Fifteen feisty women established the FEPSI project in 2000. Marie Dolorose Masika-Kafanya is one of them. "We could no longer bear it that a society, the whole world, was turning the other way," she says. Shortly thereafter, the women opened the "Centre Hospitalier FEPSI", which has 63 beds, 57 employees and 125 trusted persons, who spread the word about FEPSI in the villages.

Many women become pregnant

Love Nziavake heard about the FEPSI women on the radio, and she has now completed an initial examination. A blood sample was taken in a simple laboratory, in which a microscope is the most state-of-the-art instrument. Marie Dolorose gives her a cup of water and the "morning after pill". Later she will also receive anti-AIDS medication that must be taken within 48 hours. Marie Dolorose asks the scared young woman why she thinks a man would rape a woman. "To destroy the woman's life," says Love Nziavake, and puts her hands in front of her face.

The hospital rooms that are shared by five, and sometimes as many as eight women, are dark. Mosquito netting hangs from the ceilings. Some women are in the last stages of pregnancy and are waiting to give birth. The FEPSI women look after 60 to 80 births every month. Marie Dolorose says that a quarter of these are the result of rape. During the civil war, rape was used as a weapon of war to hurt the family - and hence the opponent's soul.

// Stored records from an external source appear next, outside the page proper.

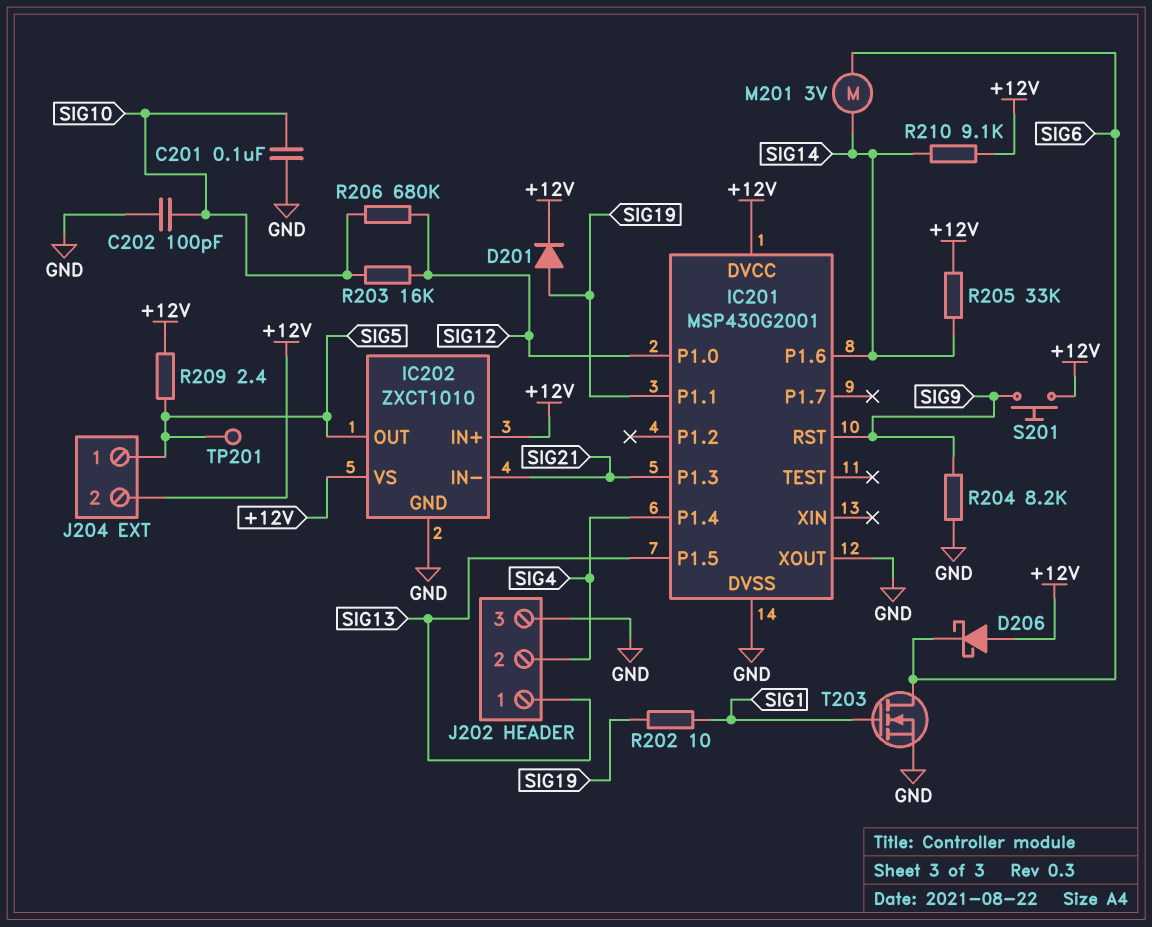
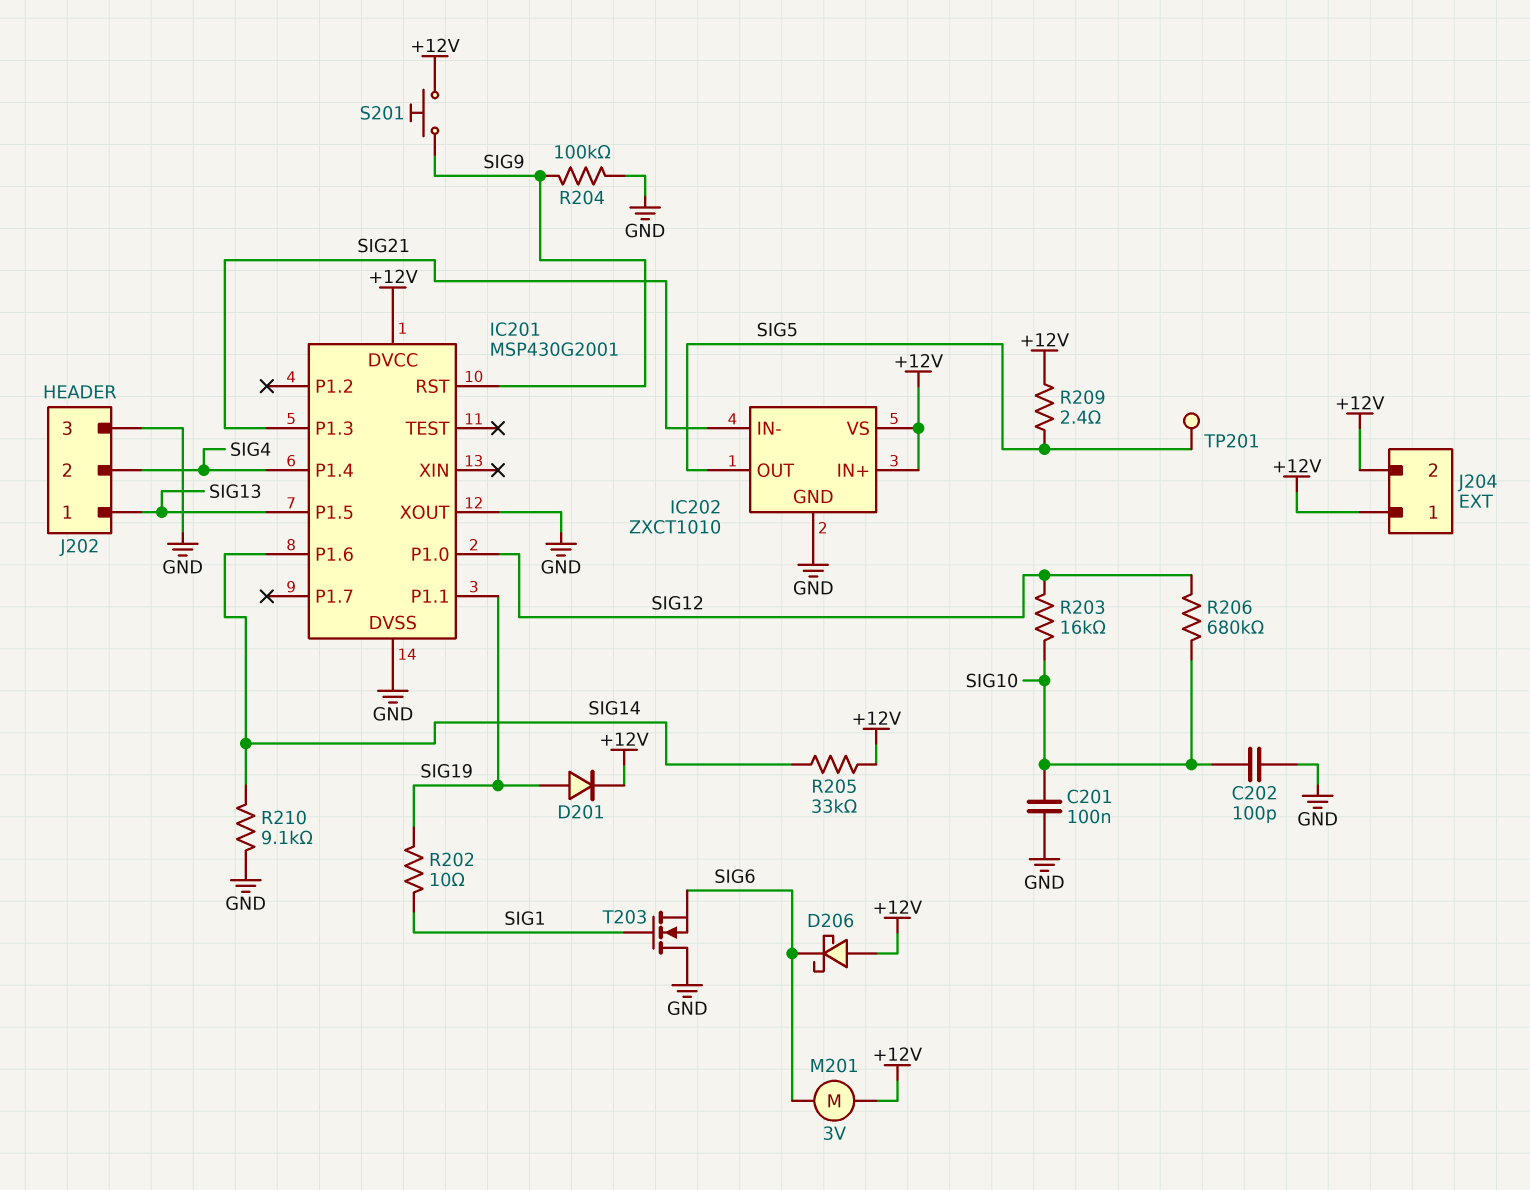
J204 pin 1: SIG5 -> +12V
M201: motor 3V (SIG6, SIG14) -> motor 3V (+12V, SIG6)
R204: 8.2k (GND, SIG9) -> 100k (GND, SIG9)
R210: 9.1k (+12V, SIG14) -> 9.1k (GND, SIG14)
T203: NMOS (G SIG1, D SIG6, S GND) -> NMOS (G SIG1, D GND, S SIG6)

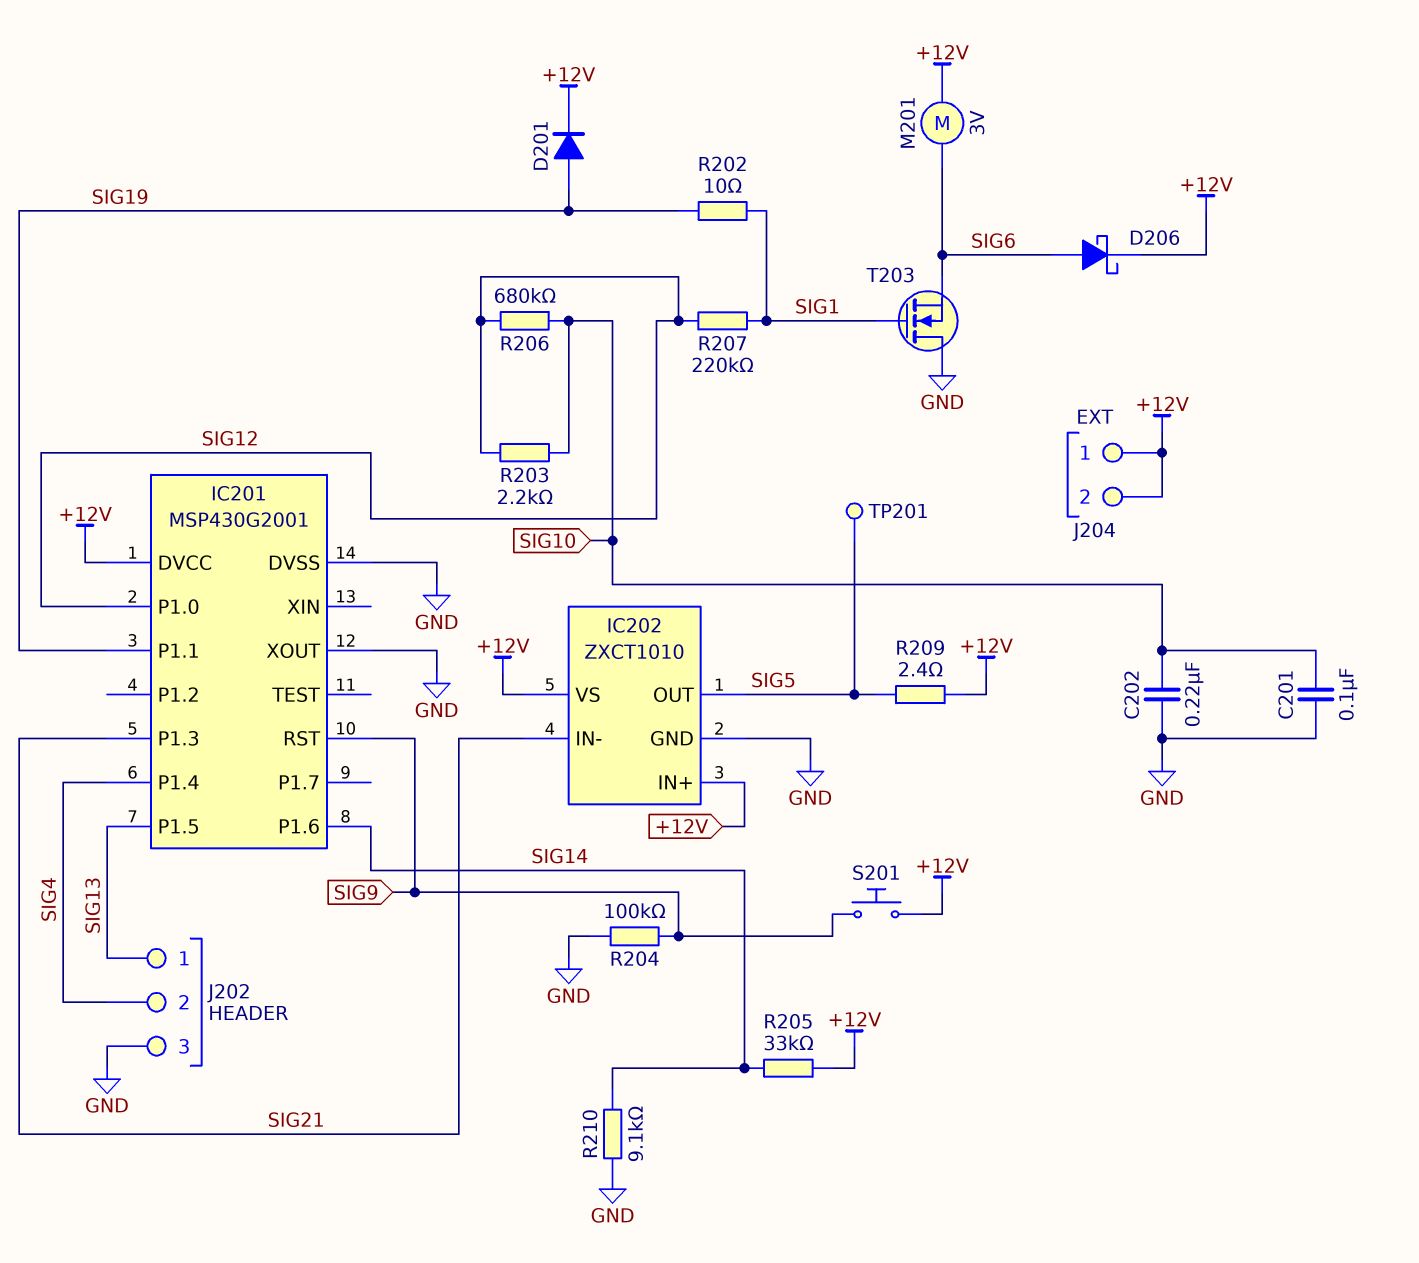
C202: 100pF (GND, SIG10) -> 220nF (GND, SIG10)
D206: schottky (A +12V, K SIG6) -> schottky (A SIG6, K +12V)
R203: 16k (SIG10, SIG12) -> 2.2k (SIG10, SIG12)
R207: none -> 220k (SIG1, SIG12)

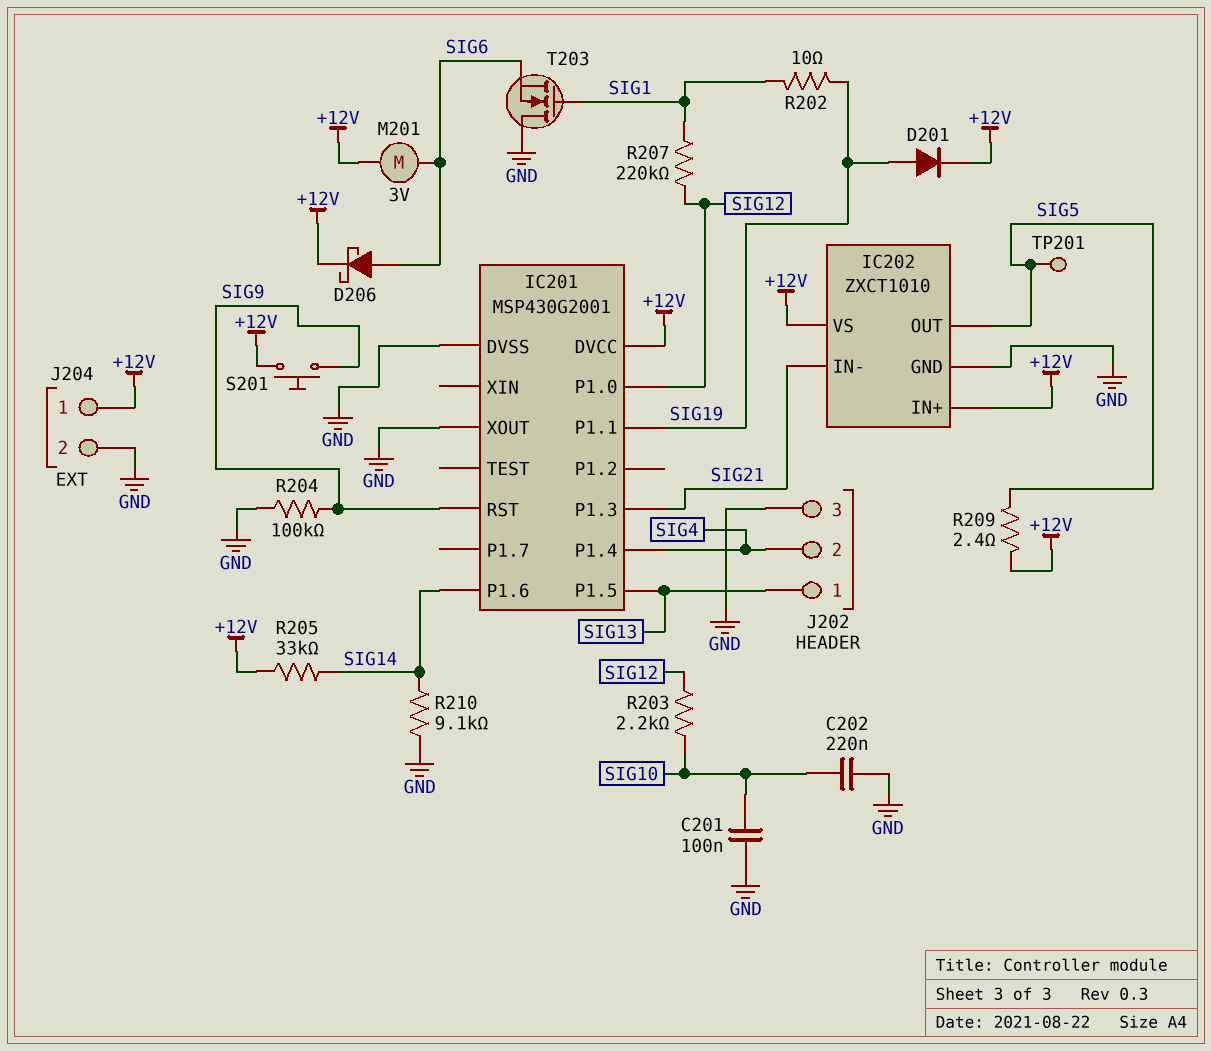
J204 pin 2: +12V -> GND
R206: 680k (SIG10, SIG12) -> none

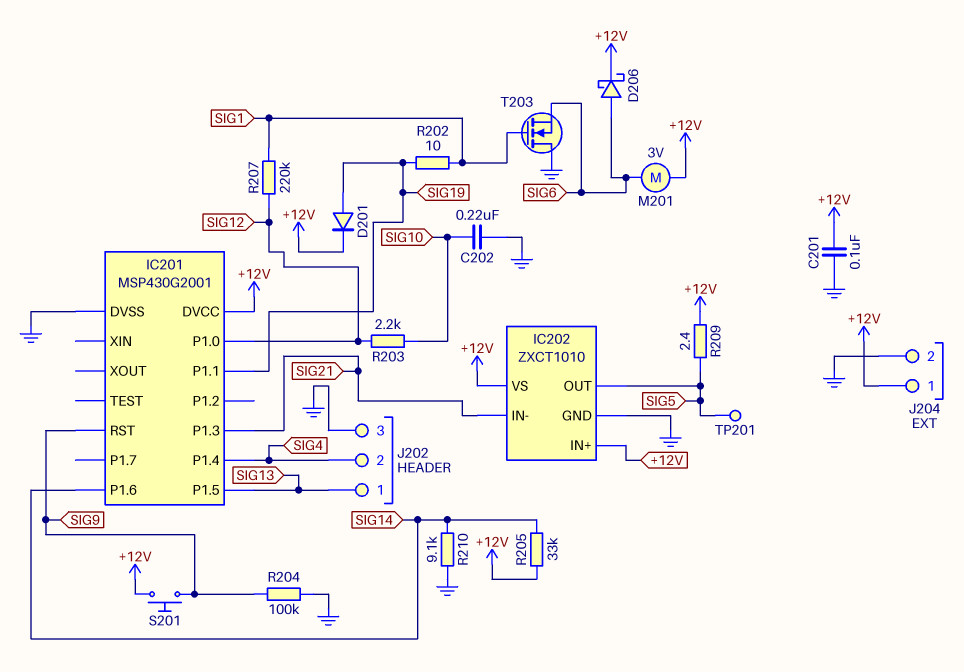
C201: 100nF (GND, SIG10) -> 100nF (+12V, GND)
IC201 pin XOUT: GND -> none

Before, the typical rapist wore a uniform and weapons: He belonged to a rebel group or the Congolose army. Now it may be the neighbour, uncle or brother. Violence, brutalisation and lawlessness have infected civil society, says Marie Dolorose.

An open ear and support for women

The women of FEPSI cannot really change the situation in their country, as Marie Dolorose Masika-Kafanya also knows. But the aid agency wants to make the situation more bearable for women. Being there. Listening. "The most beautiful moment," says Marie Dolorose "is when a woman learns to smile again after spending a few days at the FEPSI hospital, despite all of the violence and horror that she has experienced." She fights for moments such as these.